=== TEXTO DE ESTUDO ===
Temas psicol. vol.17 no.2 Ribeirão Preto  2009

 

DOSSIÊ "PSICOLOGIA, VIOLÊNCIA E O DEBATE ENTRE SABERES"

 

Apresentação

 

Presentation

 

 

Paulo Endo; Cristiane Izumi Nakagawa; Chris Haritçalde; Luiz Eduardo Moreira; Pedro Ambra; Vanessa Passarelli

Universidade de São Paulo - Brasil

 

 

Nas madrugadas entre os dias 19 e 22 de agosto de 2004, homens e mulheres, moradores de rua, que dormiam a céu aberto no centro da cidade de São Paulo, foram atacados brutalmente. Não houve tiros à queima roupa, como é característico em assassinatos de moradores de rua no Brasil, mas golpes desferidos com objeto sólido contra a cabeça dos mortos e feridos.

O resultado desses ataques culminou com a morte de 7 pessoas e outras 8 feridas. Ironicamente, quando de seus enterros no cemitério Dom Bosco, em Perus, zona norte da cidade, quatro das vítimas cujos nomes eram desconhecidos e, por isso, foramidentificadas com números, foram enterrados no mesmo local onde estão os restos mortais de quatro outras vítimas de outro massacre não apurado, o do Carandiru, ocorrido em 1992.

Na ocasião, todos aqueles que acompanhavam as notícias sobre o massacre dos moradores de rua na cidade de São Paulo assistiam perplexos a soma dos assassinatos que adquiriam a característica de crimes em série.
=== INFORMAÇÕES EXIBIDAS ===
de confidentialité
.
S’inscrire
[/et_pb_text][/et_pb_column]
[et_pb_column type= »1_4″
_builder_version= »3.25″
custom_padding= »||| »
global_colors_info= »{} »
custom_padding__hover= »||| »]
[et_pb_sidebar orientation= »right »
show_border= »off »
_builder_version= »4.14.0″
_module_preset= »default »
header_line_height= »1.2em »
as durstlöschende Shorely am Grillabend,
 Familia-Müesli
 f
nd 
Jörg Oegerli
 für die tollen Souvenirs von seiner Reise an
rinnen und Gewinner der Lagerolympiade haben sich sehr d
===
=== INFORMAÇÕES EXIBIDAS ===
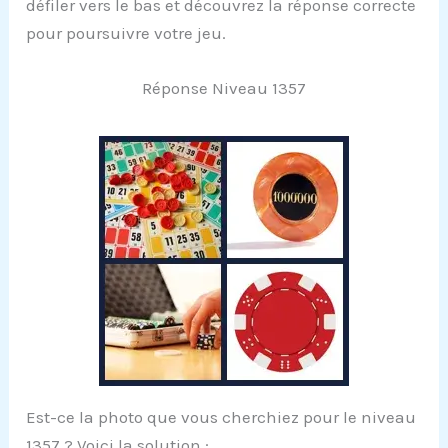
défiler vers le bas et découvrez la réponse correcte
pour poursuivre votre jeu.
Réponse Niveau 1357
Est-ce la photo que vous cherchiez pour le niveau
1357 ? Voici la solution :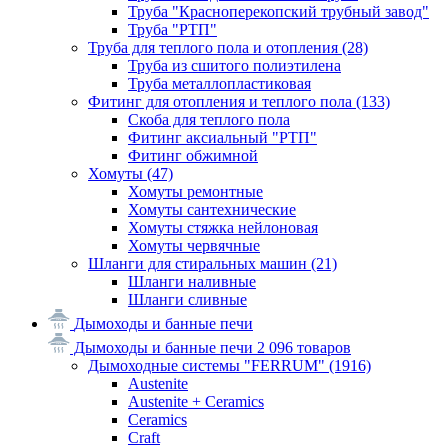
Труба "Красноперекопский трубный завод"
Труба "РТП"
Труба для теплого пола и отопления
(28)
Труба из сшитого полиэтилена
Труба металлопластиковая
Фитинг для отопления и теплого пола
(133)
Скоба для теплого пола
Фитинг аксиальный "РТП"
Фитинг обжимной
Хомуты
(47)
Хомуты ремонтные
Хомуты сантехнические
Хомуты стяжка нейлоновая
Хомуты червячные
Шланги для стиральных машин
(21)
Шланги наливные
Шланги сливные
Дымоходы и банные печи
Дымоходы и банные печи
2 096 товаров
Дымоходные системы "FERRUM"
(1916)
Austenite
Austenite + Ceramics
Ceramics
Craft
===
Imprima, sem alterações, o trecho do texto sobre os ataques a moradores de rua em São Paulo que vai desde "Paulo Endo; Cristiane" até "mortos e feridos.".

Paulo Endo; Cristiane Izumi Nakagawa; Chris Haritçalde; Luiz Eduardo Moreira; Pedro Ambra; Vanessa Passarelli

Universidade de São Paulo - Brasil

 

 

Nas madrugadas entre os dias 19 e 22 de agosto de 2004, homens e mulheres, moradores de rua, que dormiam a céu aberto no centro da cidade de São Paulo, foram atacados brutalmente. Não houve tiros à queima roupa, como é característico em assassinatos de moradores de rua no Brasil, mas golpes desferidos com objeto sólido contra a cabeça dos mortos e feridos.